Wall Street management needs rethinking under Trump


After Trump's victory, Wall Street has shown a lot of optimism. However, the US banking system is complex due to multiple federal and state agencies overseeing financial institutions with overlapping jurisdictions and competing interests. The incoming Trump administration may correct some of these issues.

Apparently, this fragmented structure was originally designed to improve governance, often resulting in inefficiency, delays, and inconsistencies in implementation.

In the US, almost 70% of commercial banks, such as First Republic and SVB, are subject to a dual regulatory system. This is another direction from state and federal regulators. Several federal regulators, including the Federal Investment Insurance Corporation and the Office of the Comptroller of the Currency, also regulate certain institutions.

The management system is reactive rather than proactive. This is proven by the failure of Silicon Valley Bank and First Republic Bank. Management shifted responsibility and acted too late.

As the new administration sets a new dawn of opportunity, it is time to further examine whether this multi-regulatory framework actually promotes stability or stifles innovation, responsiveness and accountability.

At the same time, the markets has been having a meltdown as some people point to Trump. However, a large percentage of people believe that there will be a difference after January 20.

Failures in the dual governance system

Supporters of this system say it increases tolerance by providing different perspectives and reduces political influence by giving banks some control over their chief regulator. However, this structure has obvious drawbacks: inconsistent enforcement, regulatory arbitrage, and delays in responding to developing risks. What is more important?

It is difficult to streamline the management system. This is because any major consolidation regulation must be approved by Congress. This is a problem that has prevented major changes in the past.

One case example is the failure of Washington Mutual (WaMu) in 2008. This was the largest bank failure in US history. A congressional investigation found that problems with oversight between the FDIC and the Office of Thrift Management exacerbated WaMu's problems. Due to poor coordination, they could not act quickly, which caused weaknesses to develop.

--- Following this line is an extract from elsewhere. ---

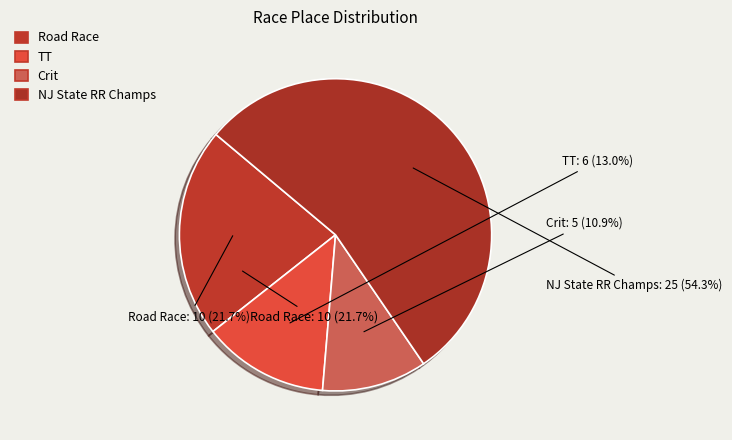

To the nearest percent, what is the difference between the largest and smallest slice percentages?

43%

The Office of Thrift Management was eliminated as part of the Dodd-Frank reforms following the financial crisis. This was in response to the failure of WaMu. However, there was strong political opposition to other attempts to merge banks. Similarly, getting rid of the longstanding system of Federal and state bank regulation may not be possible either.

Let's leave the past and look at recent events. In the case of SVB, early warning signs, such as its concentrated investment base and loss of bond portfolio, were not addressed. Regulators failed to enforce standards or their efforts were undermined by overlapping authorities.

Research has shown that these inconsistencies provide opportunities for regulatory arbitrage, in which banks take advantage of differences to engage in riskier practices.

Moreover, these issues are not limited to banks only. They have also influenced the developing fintech sector. Jurisdiction conflicts have hindered the development of strong regulatory frameworks. This is between regulators, state versus federal, or even between federal agencies, although non-bank and fintech companies are driving innovation in payments and loans.

Solutions under the Trump administration

There are a range of additional measures that the Trump administration can implement to reduce unnecessary duplication and increase coordination. It is recommended that the governing bodies consolidate supervisory responsibilities.

In addition, they should resolve inefficiencies between federal and state regulators and implement tools such as a performance scorecard to evaluate regulators. The dual oversight of national banks by the OCC and the FDIC, which both conduct separate inspections of the same institutions, is a clear example of regulatory overlap.

In addition, it is essential to ensure that regulatory incentives are aligned. This is to ensure that agencies prioritize financial stability and sound governance over bureaucratic interests.

Also, it is time to question the idea that more regulation equals more safety. Compliance costs have risen by nearly $50 billion annually for financial institutions since 2008, and excessive regulation imposes substantial costs that disproportionately affect smaller banks.

The focus of reform should be on accountability rather than adding an infinite number of layers of management. Banks should be responsible for the risks they take.

In particular, during the Biden administration, banks were mandated to allocate additional capital to reduce risk; however, the Trump administration is expected to reverse this stance.

However, if Trump's policies stimulate the US economy and an increase in the number of customers applying for loans, an upward trend could lead to an increase in bank shares.

Mike Mayo, a banking analyst at Wells Fargo, said Trump's victory has the potential to usher in a “new era” of easier financial regulation after a 15-year period of tighter regulation stemming from the 2008 financial crisis to 2009.